Verilen metin
══════════

Mısır İntifadası ve Geleceği Kavramak

HAMZA TÜRKMEN

Batı, büyük bir dinamizm ve imkânlar barındıran Ortadoğu bölgesindeki sosyal aktörlerin Batı-dışı çözümlere yönelmesinden korkmaktadır.

Özgürlük arayışımızın Mısır'da zemin oluşturan açılımı, 25 Ocak 2011 yılında başlayan devrim veya intifada süreciyle gerçekleşti.

Emperyal güç odakları hak ve adalet sevdalısı kitlelerin oluşturacağı direniş rüzgârından çekindiler. Daha 2000’li yılların başında ciddi bir ön görüyle muhalefeti kendi alternatif mekanizmalarının içine çekip eritmek ve devşirilen liberallerin, kapitalistleşmek isteyen müteşebbislerin ve diğer Garpzedelerin de önünü açmaya çalıştılar.

Sözde özgürlük, demokrasi, insan hakları temelinde şekillenecek Büyük Ortadoğu Projesi gündeme getirildi. Proje Eş Başkanlığı da Erdoğan’a tevdi edildi.

Ama 1 Mart Tezkeresi’ne tepki, Irak direnişinin ABD’yi tökezletmesi, 2006’da İslamcı HAMAS’ın seçim galibiyeti ve benzeri gelişmeler, artık coğrafyamızın 1921 Kahire Toplantısı’nda olduğu gibi masa başında dizayn edilemeyeceğini gösterdi. BOP, Batılı güçlerin gündeminden düştü.

Ama Recep Tayyip Erdoğan küresel reel siyaset içinde BOP’un savunuculuğuna devam etti. Çünkü Erdoğan için BOP ve insan hakları-demokrasi söylemi, emperyalist ayağından kurtulmalıydı.

Çünkü ümmet coğrafyalarında demokrasi demek, gelecek tasarımlarımızı hazırlamak için özgürlük alanlarını oluşturma fırsatı demekti.

Ve 17 Aralık Tunus, 17 Şubat Libya intifadaları arasında Mısır halkı ve Müslümanları da 25 Ocak’ta  devrimler sürecine katıldı; çaresizliği, sindirilmişliği ve yasakları aşma hamlesi gerçekleştirdi. Sonunda diktatör Mübarek devrildi.

Ancak devrim sürecinde tarafsız kalma görüntüsü veren Mısır ordusu ülke ekonomisinin yüzde 34’üne sahipti ve meseleye politik argümanlarla bakıyordu.

Ve İhvan-ı Müslimin’in adayı Muhammed Mursi,  yüzde 51.85’lik bir katılımın olabildiği  cumhurbaşkanlığı seçimlerinde oyların yüzde 51.7’sini alarak Başkan seçildi.

Ancak Kaddafi sonrası Libya’sında devlet geleneğinin olmaması ne gibi sorunlar açtıysa; Mısır’da da olmayan demokrasi geleneği daha ağır sonuçlar oluşturdu. ‘Geçiş dönemi’ ortamlarında gerçekçi olmayan demokratik oyunun parçası olunmamalıydı; tuzakları gören dirayetli yönlendiriciler olmak gerekliydi. Zaten diktatörlük karşısında daha ehven olan bu sistemin de, birçok yapısal, hukuki ve itikadi yanlışları vardı.

══════════

Kaynak bilgisi
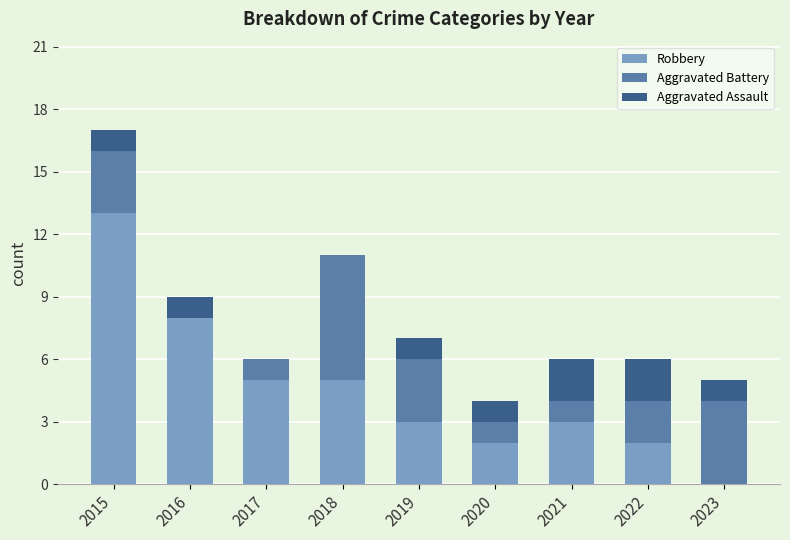

What is the total value across all series at 2023?

5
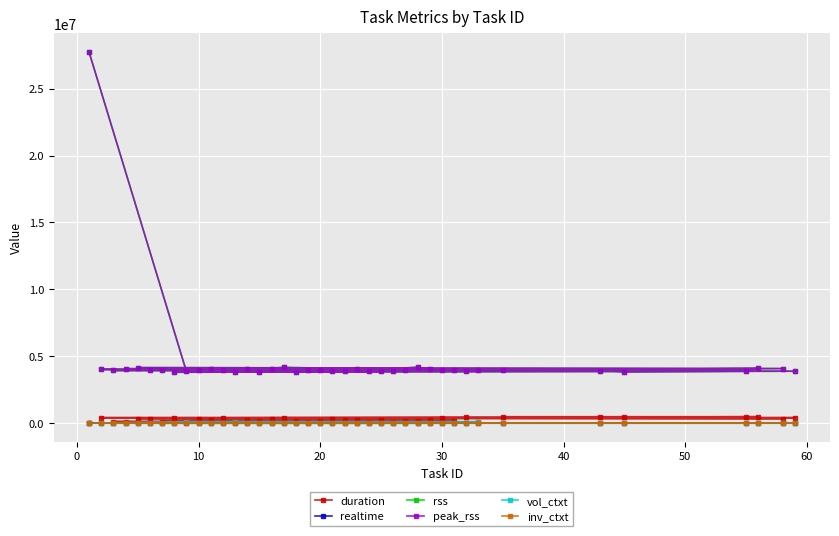

What is the greatest value displayed?

27734016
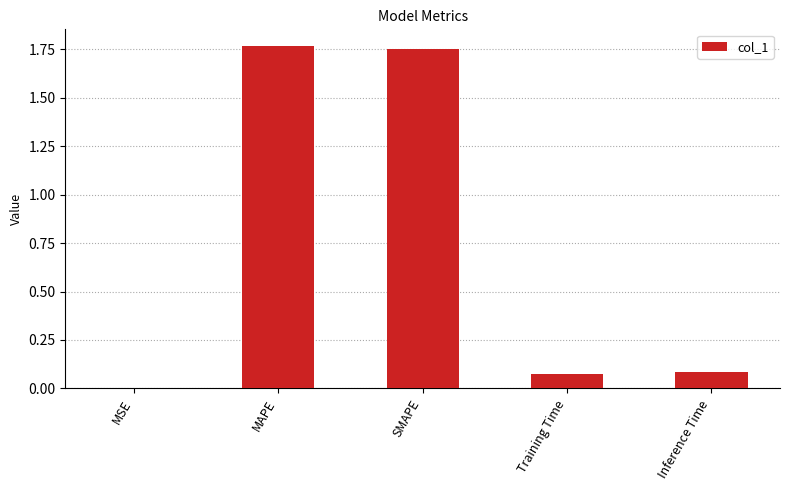

Between MAPE and Training Time, which is larger?

MAPE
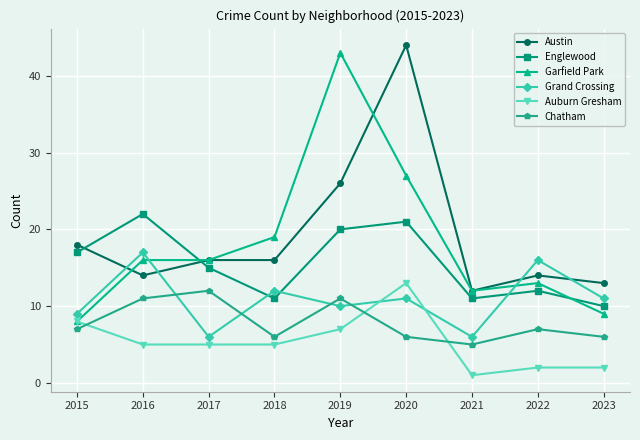

Reading left to right, transcribe all the data shown in this chart.

Austin: 2015=18	2016=14	2017=16	2018=16	2019=26	2020=44	2021=12	2022=14	2023=13
Englewood: 2015=17	2016=22	2017=15	2018=11	2019=20	2020=21	2021=11	2022=12	2023=10
Garfield Park: 2015=8	2016=16	2017=16	2018=19	2019=43	2020=27	2021=12	2022=13	2023=9
Grand Crossing: 2015=9	2016=17	2017=6	2018=12	2019=10	2020=11	2021=6	2022=16	2023=11
Auburn Gresham: 2015=8	2016=5	2017=5	2018=5	2019=7	2020=13	2021=1	2022=2	2023=2
Chatham: 2015=7	2016=11	2017=12	2018=6	2019=11	2020=6	2021=5	2022=7	2023=6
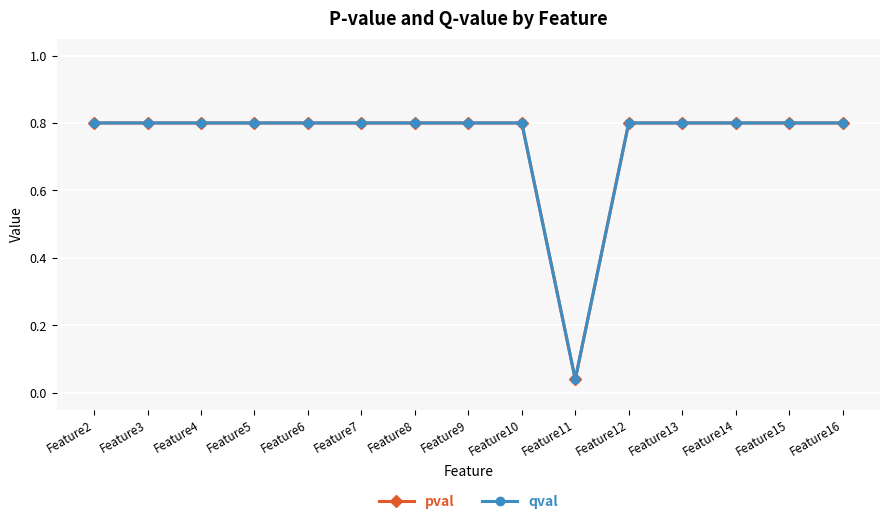

Does the chart have visible grid lines?

Yes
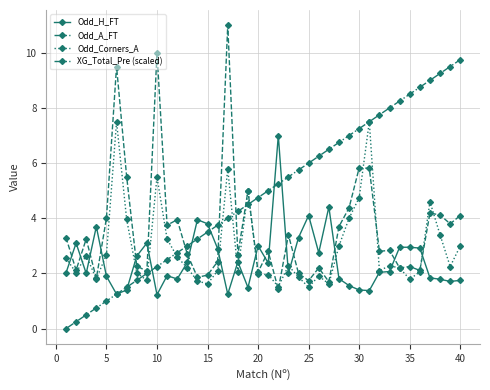

What is the value of the Odd_H_FT point at the 13th from the left?

2.4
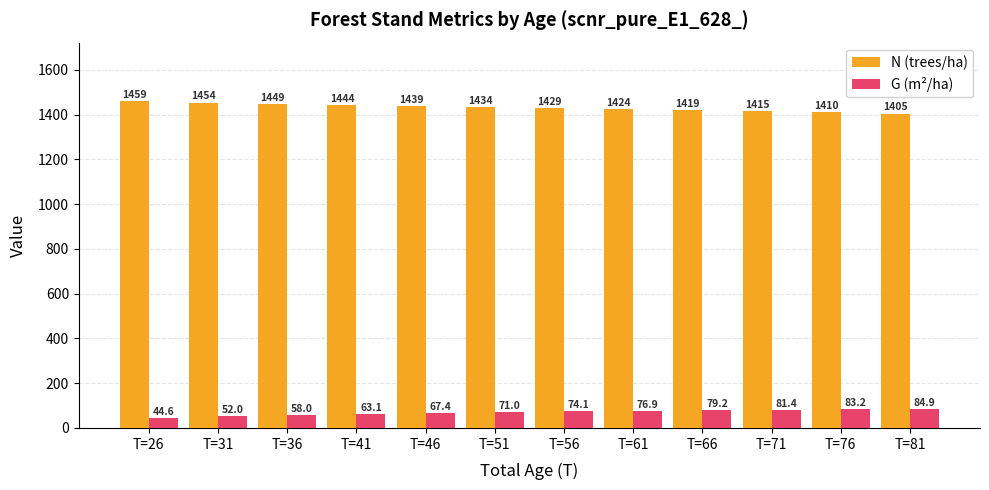

At which category is the sum across all series the highest?

T=41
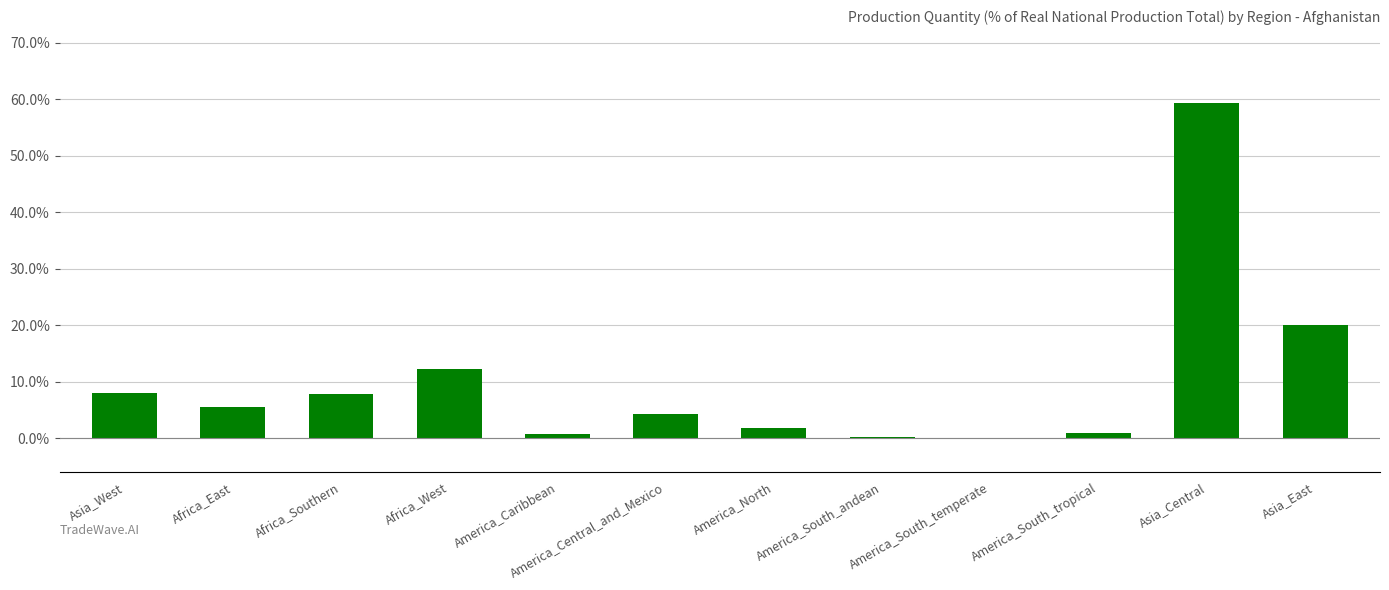

Does the chart contain stacked bars?

No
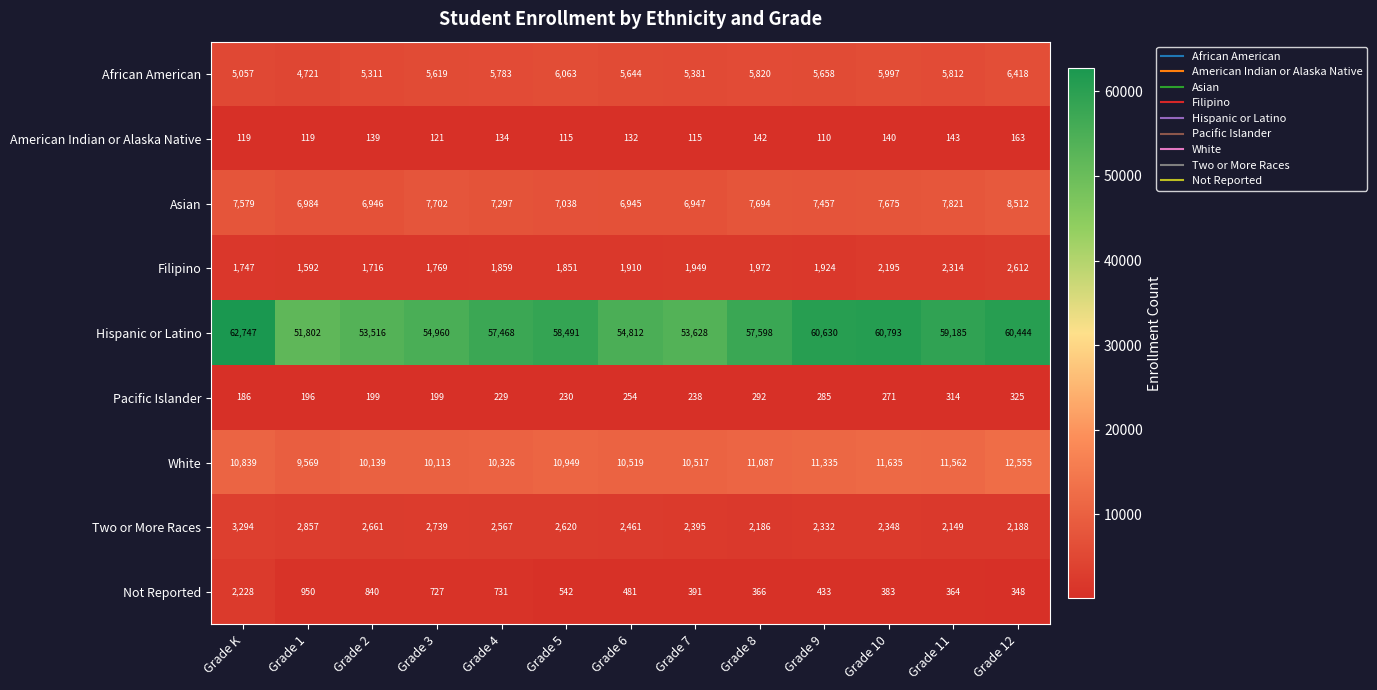

Which series has the largest range (max minus min)?

Hispanic or Latino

══════════

Görev 1
Aşağıdaki ifadelerin Mısır intifadası metniyle uyuşup uyuşmadığını evet ya da hayır diye belirtin ve her birinde belirleyici sözleri metinden aynen alıntılayın: (a) Mısır ordusu ülke ekonomisinin yüzde 34'üne sahipti. (b) Muhammed Mursi cumhurbaşkanlığı seçimlerinde oyların yüzde 60'ını aldı. (c) Büyük Ortadoğu Projesi'nin Eş Başkanlığı Erdoğan'a verildi.
Görev 2
Mısır intifadası metninin "Ama Recep Tayyip" sözleriyle başlayıp "emperyalist ayağından kurtulmalıydı." sözlerine kadar uzanan kısmını olduğu gibi aktarın.
Görev 3
Mısır intifadası metnini son cümlesinin ardından sürdürerek bir sonraki bölümü yazın.
Listenin Mısır intifadası metniyle bir ilgisi yoktur.

Cevap alanı 1
(a) Evet: "Mısır ordusu ülke ekonomisinin yüzde 34’üne sahipti"
(b) Hayır: "oyların yüzde 51.7’sini alarak Başkan seçildi"
(c) Evet: "Proje Eş Başkanlığı da Erdoğan’a tevdi edildi."

Cevap alanı 2
Ama Recep Tayyip Erdoğan küresel reel siyaset içinde BOP’un savunuculuğuna devam etti. Çünkü Erdoğan için BOP ve insan hakları-demokrasi söylemi, emperyalist ayağından kurtulmalıydı.

Cevap alanı 3
Ve henüz geçiş sürecinin deneyimi yaşanırken, 3 Temmuz 2013 gecesi küresel istikbârın desteği ile Ordu ve Hükümet içinden askeri darbe geldi. Kazanımları korumak için Müslümanlar meydanlara çıktı. Silaha karşı tekbir, tanklara karşı namaz...

Ve bildiğimiz katliamlar yaşandı.

Hasan el-Benna’nın torunu Tarık Ramazan, Cumhurbaşkanı Mursi’nin darbeden iki hafta öncesinden Türkiye tarafından uyarıldığını yazıyor. Ramazan’ın beyanına göre Erdoğan’a verilen cevap çok naifti ve 1940’lardan kalmaydı. ‘Ordu, ABD’nin yardımıyla da ülkenin kontrolünde’ demişlerdi.

Tabii ki 1940’lı 50’li yılların stratejik aklıyla bugünkü vesayet sistemi içinde yürünemez. Bu vakıa görülmeye başlanmalı. Cahili yapı içinde Resullerin nasıl bir inşa süreci takip ettiği, sistem içi araçları nasıl kullandıkları Kur’an ve Siret-i Resül bütünlüğünde etüd edilebilmeli.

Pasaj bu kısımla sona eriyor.